“Deglobalization” has entered the narrative zeitgeist. But what’s happening on the ground? This weekly series seeks to answer that question with a round-up of deglobalization developments from the week that’s done.

1. Automakers and battery producers are in a bit of a bind over China’s move to restrict graphite exports, Reuters reports. Japanese, South Korean, and US producers of anodes—the negative electrode of batteries—are particularly reliant on Chinese supplies of both natural and synthetic graphite. Further, while Chinese batteries makers have embraced synthetic graphite, their foreign counterparts have been slow to make the shift, adding another layer of asymmetry in the effects of China’s graphite curbs.

2. Embraer, the Brazilian multinational aerospace corporation, is gearing up to expand operations in China. Its CEO Francisco Gomes Neto tells The Air Current that deepening geopolitical ties between Brazil and China makes the company’s eastward expansion “natural.” Neto’s comments come several months after Brazilian president Luiz Inácio Lula da Silva met Xi Jinping in Beijing and made clear that he wanted to work with China to reinvigorate the South American country’s industrial sector.

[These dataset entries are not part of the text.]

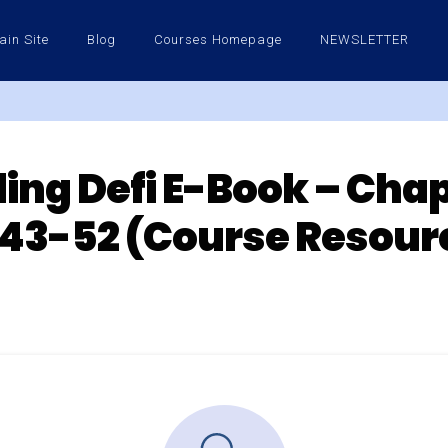
ain Site
Blog
Courses Homepage
NEWSLETTER
ing Defi E-Book – Chapt
43-52 (Course Resour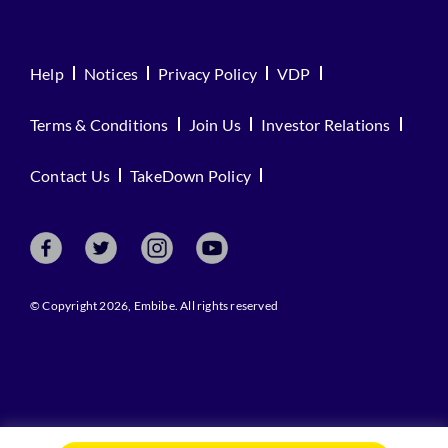
Help
Notices
Privacy Policy
VDP
Terms & Conditions
Join Us
Investor Relations
Contact Us
TakeDown Policy
© Copyright 2026, Embibe. All rights reserved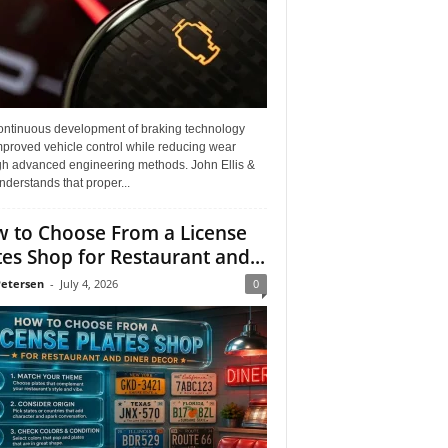
ontinuous development of braking technology
mproved vehicle control while reducing wear
gh advanced engineering methods. John Ellis &
derstands that proper...
 to Choose From a License
tes Shop for Restaurant and...
Petersen
-
July 4, 2026
0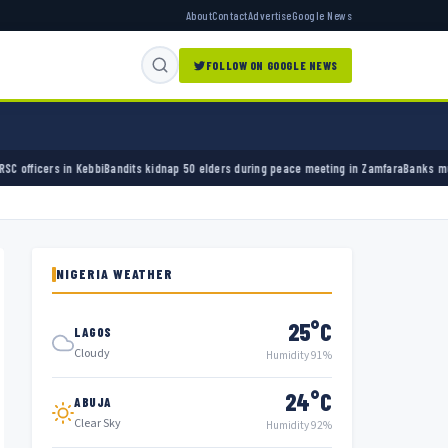
About
Contact
Advertise
Google News
FOLLOW ON GOOGLE NEWS
ndits kidnap 50 elders during peace meeting in Zamfara
Banks must cut terror funding, a
NIGERIA WEATHER
25°C
LAGOS
Cloudy
Humidity 91%
24°C
ABUJA
Clear Sky
Humidity 92%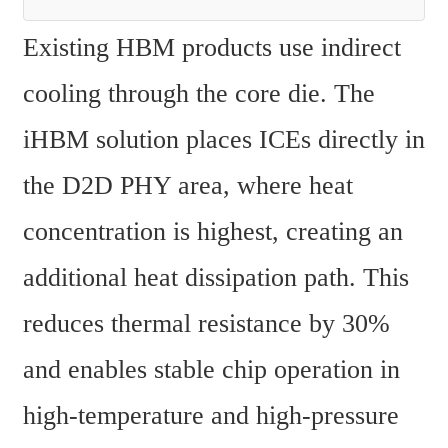
Existing HBM products use indirect 
cooling through the core die. The 
iHBM solution places ICEs directly in 
the D2D PHY area, where heat 
concentration is highest, creating an 
additional heat dissipation path. This 
reduces thermal resistance by 30% 
and enables stable chip operation in 
high-temperature and high-pressure 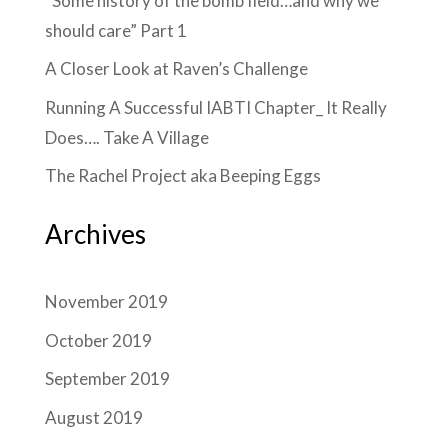
“Some history of the bomb field…and why we
should care” Part 1
A Closer Look at Raven’s Challenge
Running A Successful IABTI Chapter_ It Really
Does…. Take A Village
The Rachel Project aka Beeping Eggs
Archives
November 2019
October 2019
September 2019
August 2019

3. Chinese authorities detained a Chinese staffer working at a Japanese rare metals trading firm back in March, Nikkei Asia reports. Separately and concurrently, a Chinese employee of a Chinese state-owned nonferrous-metals form with reported business ties with the Japanese trading house was also reportedly detained. Both individuals reportedly oversaw rare metals trading.

4. Russian and Chinese companies inked a raft of cooperation deals this week at a regional conference held in China’s northeastern Liaoning province. The deals covered industries including manufacturing, logistics, agriculture, and e-commerce, Reuters reports. Meanwhile, in another sign of deepening Sino-Russian ties, Russian aluminum giant Rusal’s bought a 30% stake in Chinese raw materials suppliers Hebei Wenfeng New Materials (HWNM). Reuters called the investment “a significant marker in the reconfiguration of the global aluminum map.”